Elles furent très étonnées de ce ruisseau, qu’elles n’avaient jamais vu. Pourtant, l’île, leur île, elles la connaissaient bien. Elles le regardaient, les yeux rafraîchis et charmés de sa transparence fluide. Mais le regard de Sophie quitta un instant l’eau courante pour les deux petites bottines d’Emmeline, aux bouts vernis, s’avançant de dessous la jupe comme deux becs noirs d’oiseaux ; elle tressaillit, à cause d’une idée qu’elle avait eue.

— Quoi donc ? demanda Emmeline.

— C’est que je pense à une chose. Tu as beaucoup marché, tu es lasse, veux-tu, dis, mouiller tes pieds dans le ruisseau ?

— Je crois bien que je le veux ! Toi aussi, n’est-ce pas, tu mettras tes pieds dans l’eau ?

— Moi, n’importe. Assieds-toi, là, sur le bord.

Emmeline s’assit très vite, les jambes vers le ruissellement frais. Mais elle se fâcha.

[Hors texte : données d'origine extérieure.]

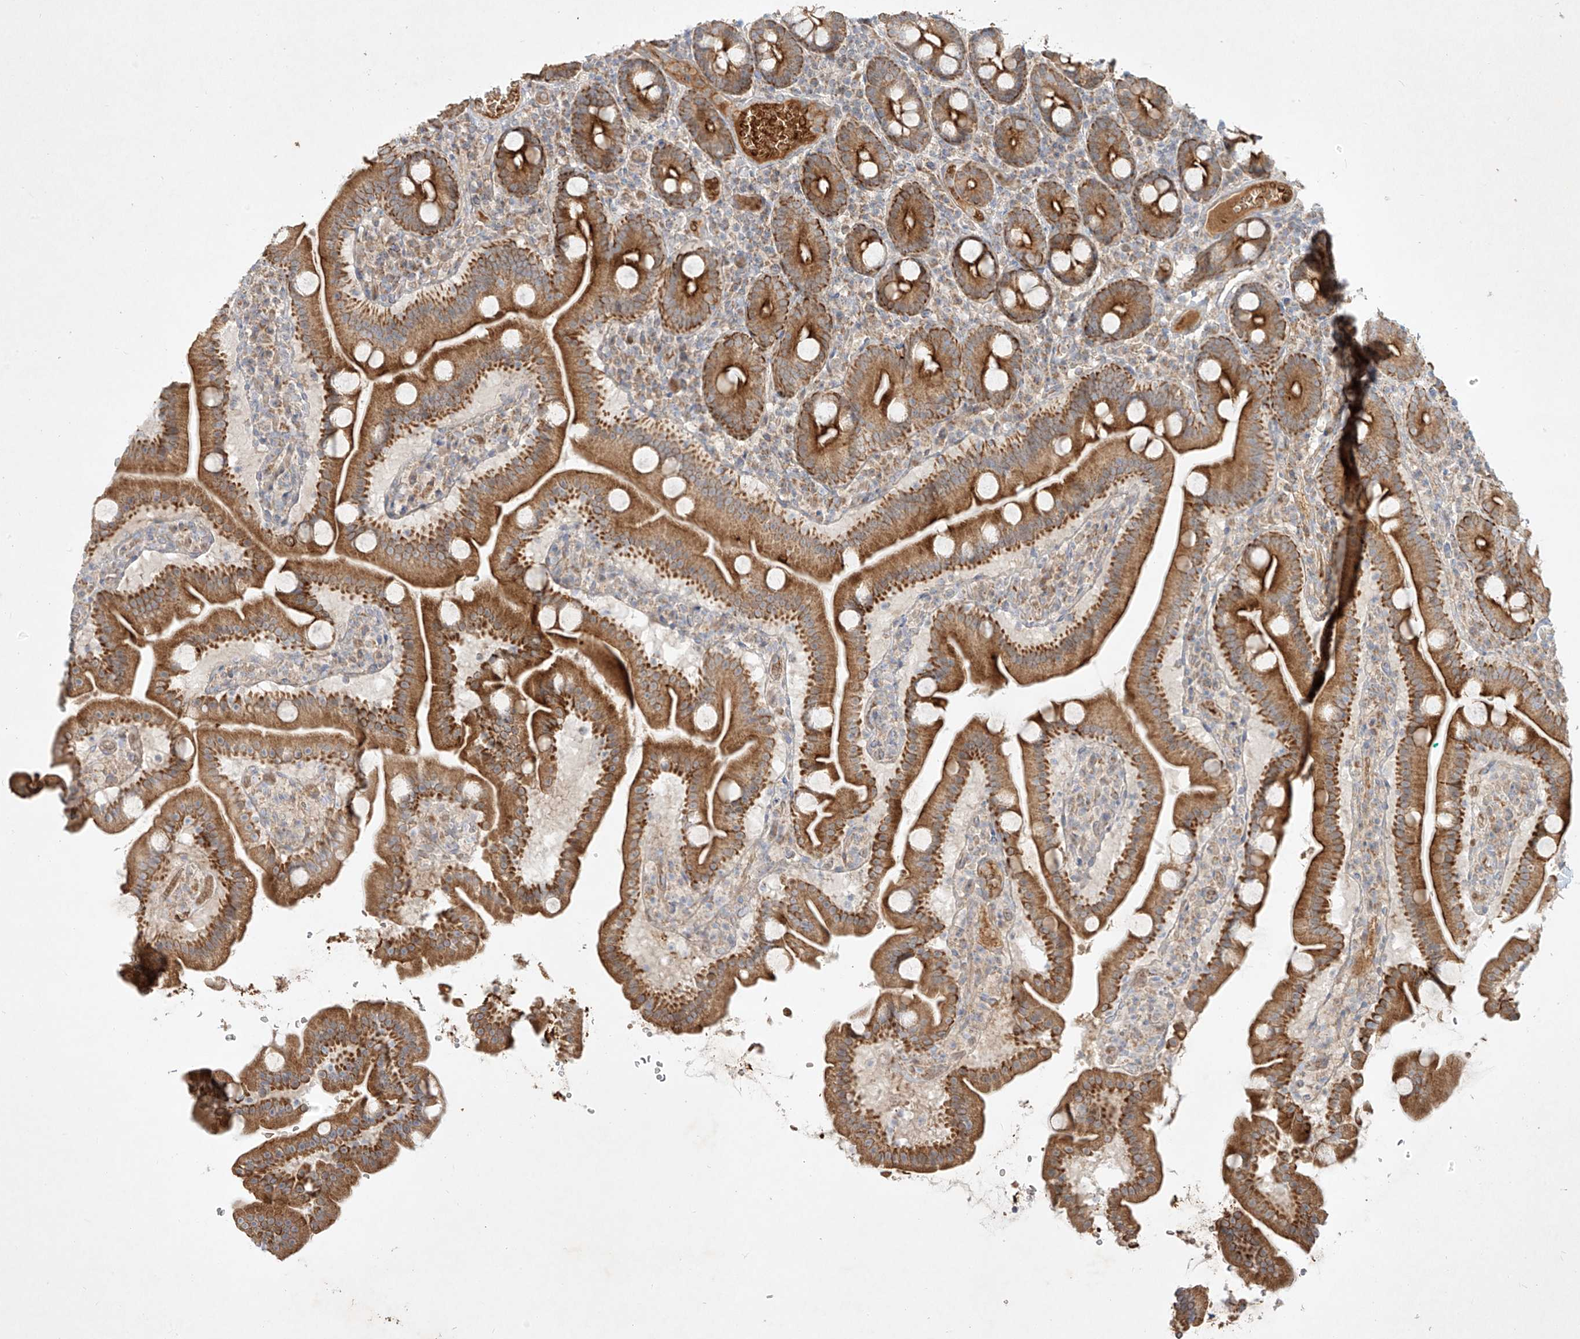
{"staining": {"intensity": "strong", "quantity": ">75%", "location": "cytoplasmic/membranous"}, "tissue": "duodenum", "cell_type": "Glandular cells", "image_type": "normal", "snomed": [{"axis": "morphology", "description": "Normal tissue, NOS"}, {"axis": "topography", "description": "Duodenum"}], "caption": "A high amount of strong cytoplasmic/membranous positivity is seen in about >75% of glandular cells in unremarkable duodenum.", "gene": "KPNA7", "patient": {"sex": "male", "age": 55}}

— Non, je ne veux pas que tu retires mes bottines, je saurai bien les ôter toute seule.

Sophie, agenouillée sur la rive, avait déjà dégagé quelques boutons.

— Voyons, dit-elle, laisse. Qu’est-ce que cela te fait que je te serve, comme une femme de chambre, puisque c’est mon plaisir ? Tu n’es pas gentille. Ce que je désire, tu ne le veux jamais.